# Brand Preference



## woodworkbykirk (Sep 25, 2011)

cordless drill- makita, bosch, milwaukee
jigsaws- bosch and makita
circ saw- makita
hammer drill- bosch or milwaukee
framing nailer- paslode, hitachi, max air


----------



## Frank Rizzo 951 (Apr 28, 2013)

woodworkbykirk said:


> cordless drill- makita, bosch, milwaukee
> jigsaws- bosch and makita
> circ saw- makita
> hammer drill- bosch or milwaukee
> framing nailer- paslode, hitachi, max air


Thanks, I have heard good things about the makita saws, I was leaning that way already. I have a big wood working project coming up soon(a Greenhouse) so I appreciate the suggestions.


----------



## quackaddict (Jan 23, 2013)

Milwaukee all the way for a hammer drill!


----------



## r0ckstarr (Jan 8, 2013)

Cordless = Dewalt
Corded = Ridgid or Milwaukee


----------



## Amateuralex (Mar 17, 2012)

The only real nailer I have used is a Passlode, and they are magical. My friend has all 3, the framing nailer, the finish nailer, and the 45 degree finish nailer. A little expensive to run but completely amazing to use. No noisy compressor, no air hose.


----------



## Maintenance 6 (Feb 26, 2008)

Cordless tools: DeWalt
Corded tools: DeWalt, Porter-Cable, Older Black & Decker
Circular Saw: DeWalt
JigSaw: Porter-Cable (Old #548).... Dread the day when it rolls over and dies.
Framing Nailer: Senco
Finish and Brad Nailers: Bosch
My hammer drill is an old Black & Decker (back when they really made tools). It just won't die.
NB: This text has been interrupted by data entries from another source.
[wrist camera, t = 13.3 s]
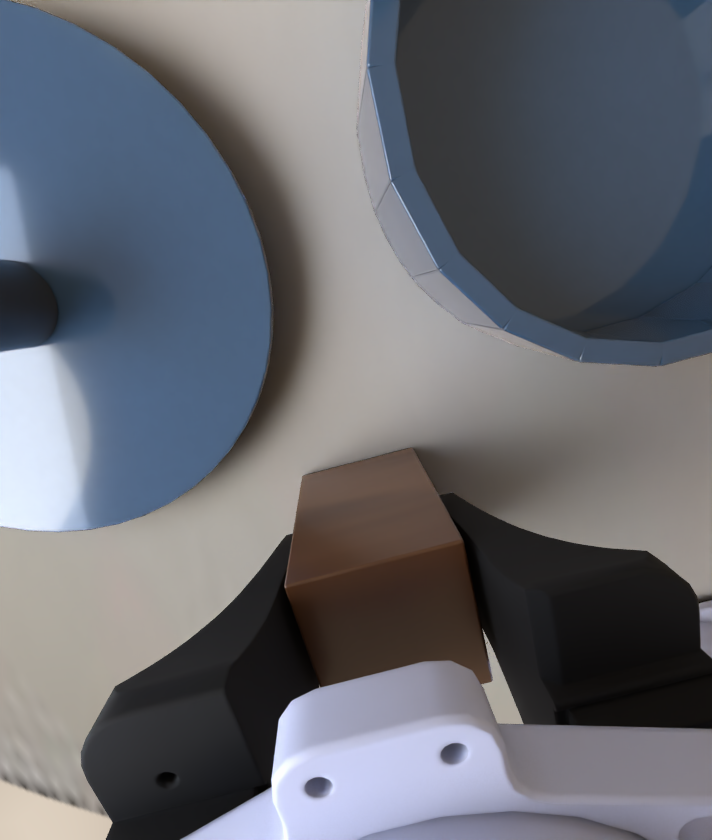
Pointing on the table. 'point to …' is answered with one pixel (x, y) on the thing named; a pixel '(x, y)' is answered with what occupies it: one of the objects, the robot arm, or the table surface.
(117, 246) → the lid
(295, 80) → the table surface
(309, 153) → the table surface
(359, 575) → the block
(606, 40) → the pot
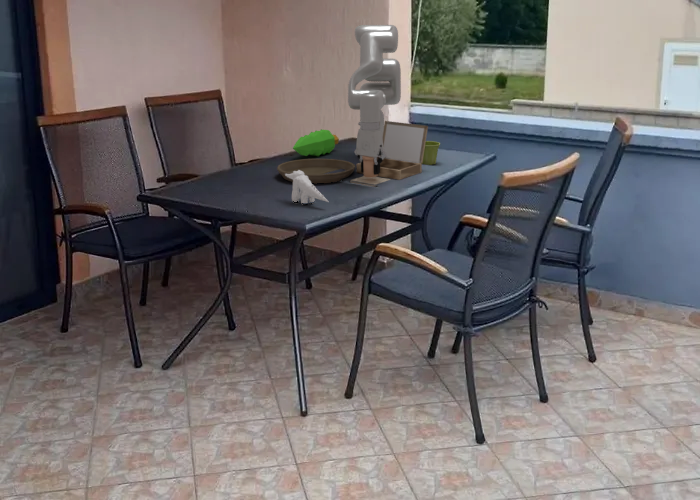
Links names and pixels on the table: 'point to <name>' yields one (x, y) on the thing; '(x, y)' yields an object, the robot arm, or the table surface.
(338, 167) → the plant saucer
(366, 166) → the tan rounded knob
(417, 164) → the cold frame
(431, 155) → the plant pot
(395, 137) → the lid
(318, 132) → the decorative tree
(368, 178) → the sandstone tile
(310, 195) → the dinosaur statue
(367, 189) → the table surface
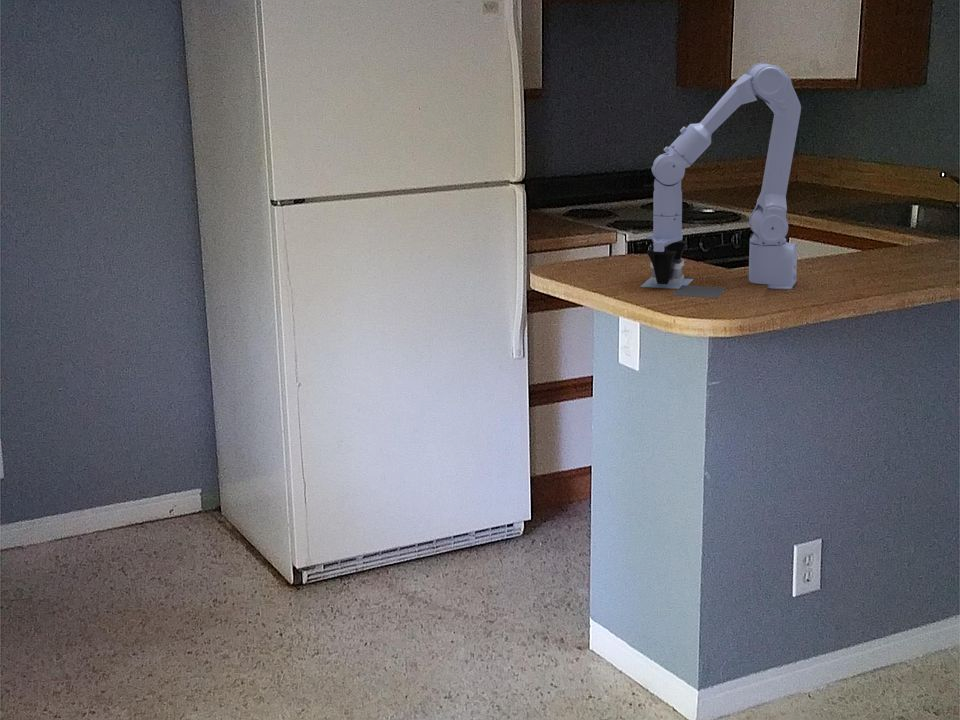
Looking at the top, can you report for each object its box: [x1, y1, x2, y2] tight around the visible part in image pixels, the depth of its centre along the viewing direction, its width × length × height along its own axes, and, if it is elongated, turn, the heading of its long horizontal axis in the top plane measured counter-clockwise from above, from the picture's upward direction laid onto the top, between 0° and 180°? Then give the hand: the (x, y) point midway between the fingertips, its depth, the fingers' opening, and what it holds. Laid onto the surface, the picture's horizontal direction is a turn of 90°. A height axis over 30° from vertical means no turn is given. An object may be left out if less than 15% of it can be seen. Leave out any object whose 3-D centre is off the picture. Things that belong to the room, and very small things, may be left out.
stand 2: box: [671, 285, 727, 299], centre depth 240 cm, size 9×9×1 cm
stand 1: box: [639, 278, 695, 290], centre depth 248 cm, size 9×9×1 cm
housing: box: [649, 259, 685, 286], centre depth 247 cm, size 6×4×4 cm, turn 67°
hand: (667, 279), depth 248 cm, fingers open, 7 cm apart
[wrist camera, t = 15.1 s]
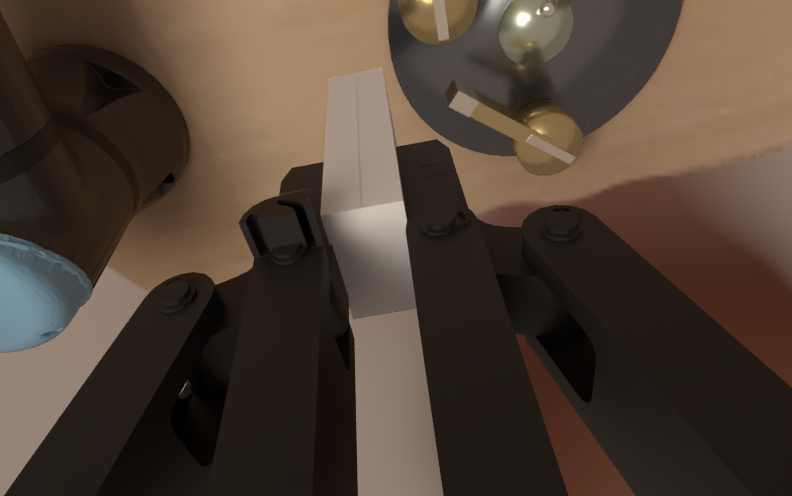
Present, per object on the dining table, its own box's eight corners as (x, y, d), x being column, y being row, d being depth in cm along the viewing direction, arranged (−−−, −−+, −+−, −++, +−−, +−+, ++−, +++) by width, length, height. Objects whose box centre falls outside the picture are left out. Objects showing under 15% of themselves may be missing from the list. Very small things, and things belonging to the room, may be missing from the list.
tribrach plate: (415, 172, 52) (417, 185, 51) (356, -113, 37) (356, -109, 36) (660, 123, 50) (672, 134, 49) (702, -199, 35) (721, -200, 34)
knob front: (581, 114, 48) (598, 136, 45) (543, 162, 51) (556, 186, 48) (464, 48, 44) (473, 68, 40) (429, 105, 47) (435, 128, 43)
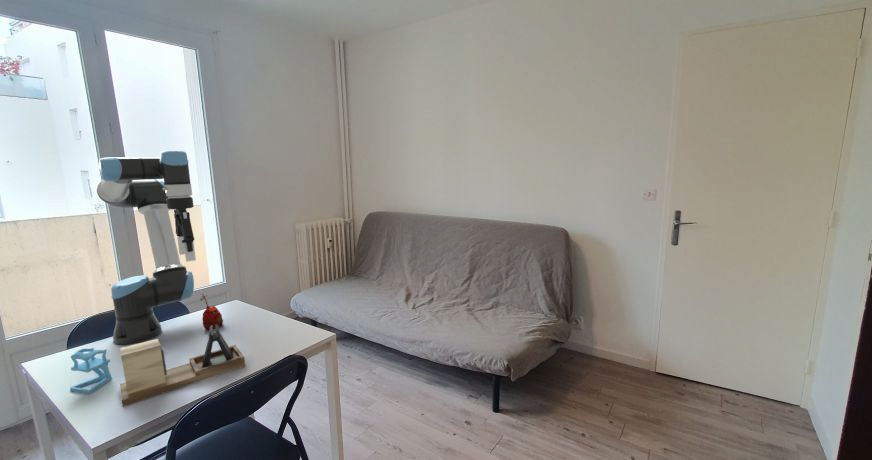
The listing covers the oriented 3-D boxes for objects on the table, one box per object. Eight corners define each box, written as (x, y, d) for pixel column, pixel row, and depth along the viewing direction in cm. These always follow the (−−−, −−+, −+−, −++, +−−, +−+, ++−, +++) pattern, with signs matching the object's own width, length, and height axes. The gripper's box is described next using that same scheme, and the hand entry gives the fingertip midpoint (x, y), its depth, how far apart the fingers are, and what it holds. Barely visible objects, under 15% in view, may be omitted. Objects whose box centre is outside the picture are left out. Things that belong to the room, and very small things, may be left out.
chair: (118, 378, 121) (112, 343, 119) (89, 393, 113) (82, 356, 111) (99, 376, 123) (93, 341, 121) (69, 390, 115) (62, 353, 113)
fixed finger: (126, 385, 114) (120, 348, 112) (165, 373, 120) (160, 337, 118) (127, 394, 109) (121, 355, 107) (168, 381, 116) (162, 344, 114)
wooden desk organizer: (120, 389, 115) (119, 379, 115) (236, 354, 136) (235, 345, 135) (122, 406, 107) (120, 395, 106) (245, 366, 128) (244, 356, 127)
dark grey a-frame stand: (201, 369, 122) (197, 334, 120) (202, 361, 127) (198, 327, 125) (233, 362, 126) (229, 328, 124) (233, 354, 132) (229, 321, 129)
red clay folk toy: (216, 331, 155) (211, 296, 152) (199, 331, 155) (194, 296, 152) (226, 323, 162) (222, 290, 160) (210, 324, 162) (205, 290, 160)
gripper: (161, 195, 137) (169, 253, 141) (171, 199, 119) (180, 266, 122) (185, 194, 142) (193, 249, 146) (199, 198, 123) (207, 261, 127)
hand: (187, 257), depth 134 cm, fingers open, 13 cm apart
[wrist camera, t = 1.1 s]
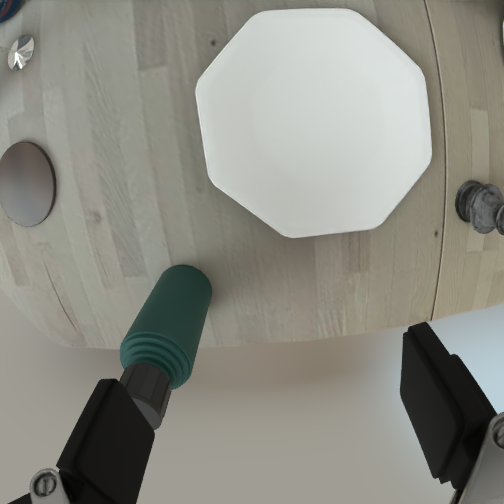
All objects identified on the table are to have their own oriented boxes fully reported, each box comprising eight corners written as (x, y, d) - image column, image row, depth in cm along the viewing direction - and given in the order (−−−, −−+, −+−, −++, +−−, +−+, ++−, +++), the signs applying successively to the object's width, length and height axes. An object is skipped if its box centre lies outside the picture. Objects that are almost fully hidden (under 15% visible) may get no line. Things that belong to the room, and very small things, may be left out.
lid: (32, 124, 29) (29, 124, 29) (70, 197, 33) (67, 198, 32) (-11, 174, 31) (-14, 175, 31) (22, 239, 35) (20, 241, 34)
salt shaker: (447, 190, 32) (512, 220, 20) (481, 170, 30) (547, 193, 19) (459, 232, 33) (518, 273, 22) (491, 212, 32) (552, 245, 21)
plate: (332, 270, 36) (335, 276, 34) (157, 141, 31) (153, 142, 29) (457, 118, 28) (464, 118, 27) (296, -24, 23) (297, -30, 22)
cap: (150, 356, 22) (136, 391, 18) (181, 391, 23) (172, 426, 19) (114, 369, 22) (98, 401, 19) (144, 402, 24) (133, 434, 20)
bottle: (193, 255, 35) (140, 368, 18) (221, 300, 37) (197, 427, 20) (148, 278, 36) (79, 388, 19) (178, 320, 38) (134, 440, 21)
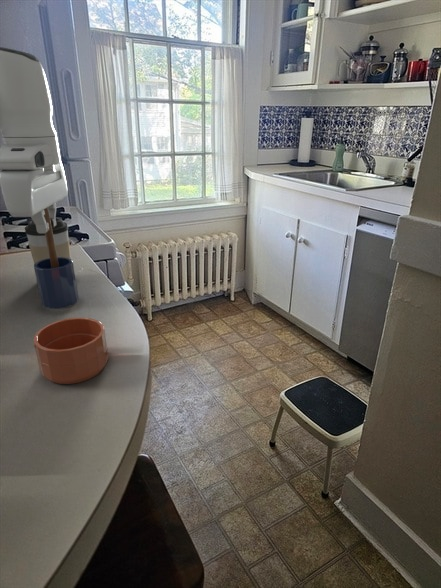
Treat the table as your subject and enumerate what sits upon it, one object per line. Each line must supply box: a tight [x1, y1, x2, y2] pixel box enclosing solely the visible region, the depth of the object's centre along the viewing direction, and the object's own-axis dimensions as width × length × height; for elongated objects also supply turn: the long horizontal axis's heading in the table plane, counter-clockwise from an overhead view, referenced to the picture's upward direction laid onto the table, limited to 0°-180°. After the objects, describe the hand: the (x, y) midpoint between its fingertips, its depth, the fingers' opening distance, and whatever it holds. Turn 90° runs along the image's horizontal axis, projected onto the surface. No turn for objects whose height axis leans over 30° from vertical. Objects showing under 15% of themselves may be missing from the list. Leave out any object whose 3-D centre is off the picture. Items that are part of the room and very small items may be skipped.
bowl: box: [33, 317, 109, 385], centre depth 60 cm, size 10×10×6 cm
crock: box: [33, 257, 79, 310], centre depth 80 cm, size 7×7×9 cm
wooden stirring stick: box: [44, 207, 59, 268], centre depth 78 cm, size 1×3×21 cm, turn 2°
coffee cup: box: [24, 217, 72, 265], centre depth 90 cm, size 9×9×15 cm
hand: (47, 229), depth 76 cm, fingers closed
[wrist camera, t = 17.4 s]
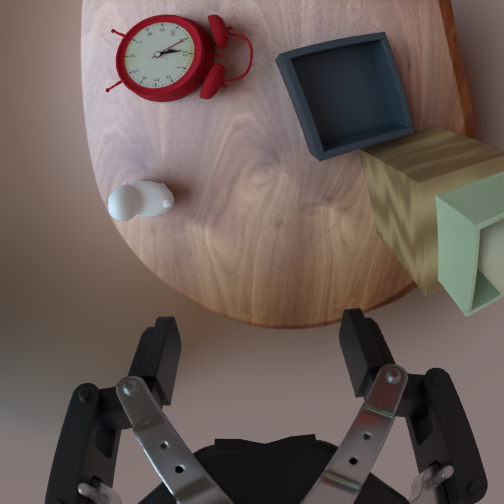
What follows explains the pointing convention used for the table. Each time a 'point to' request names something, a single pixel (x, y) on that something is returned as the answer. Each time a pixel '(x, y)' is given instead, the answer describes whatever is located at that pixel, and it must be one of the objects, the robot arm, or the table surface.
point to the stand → (421, 191)
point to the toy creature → (140, 200)
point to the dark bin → (346, 94)
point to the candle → (492, 254)
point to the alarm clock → (173, 58)
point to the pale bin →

If it ever does, I'll be looking at a Bosch
Pneumatic tools: Mostly older IR stuff.


----------



## BirdSlapper (Apr 25, 2013)

Corded Drill - Bosch
Circular saw- Porter Cable
Router- Bosch
Electric Impact- Dewalt


----------



## woodworkbykirk (Sep 25, 2011)

trim gear wise

Laminate Trimmer- bosch and makita
1 3/4 combo router- bosch or milwaukee
mitre saw- bosch , milwaukee
table saw- bosch
nailers- 23 gauge- ridgid or cadex
18 gauge- paslode, grex green buddy, omer
16 gauge- hitachi
15 gauge- senco, hitachi
sanders- makita, bosch
12v drills / impacts - bosch, milwaukee 12v fuel brushless


----------



## Nailbags (Feb 1, 2012)

For my power tools cordless is dewalt
for my air nailers no matter what gun Senco. hands down Coming in a second closest is hatachi. I worked mainly commercial construction and those were the tools that i use every day.


----------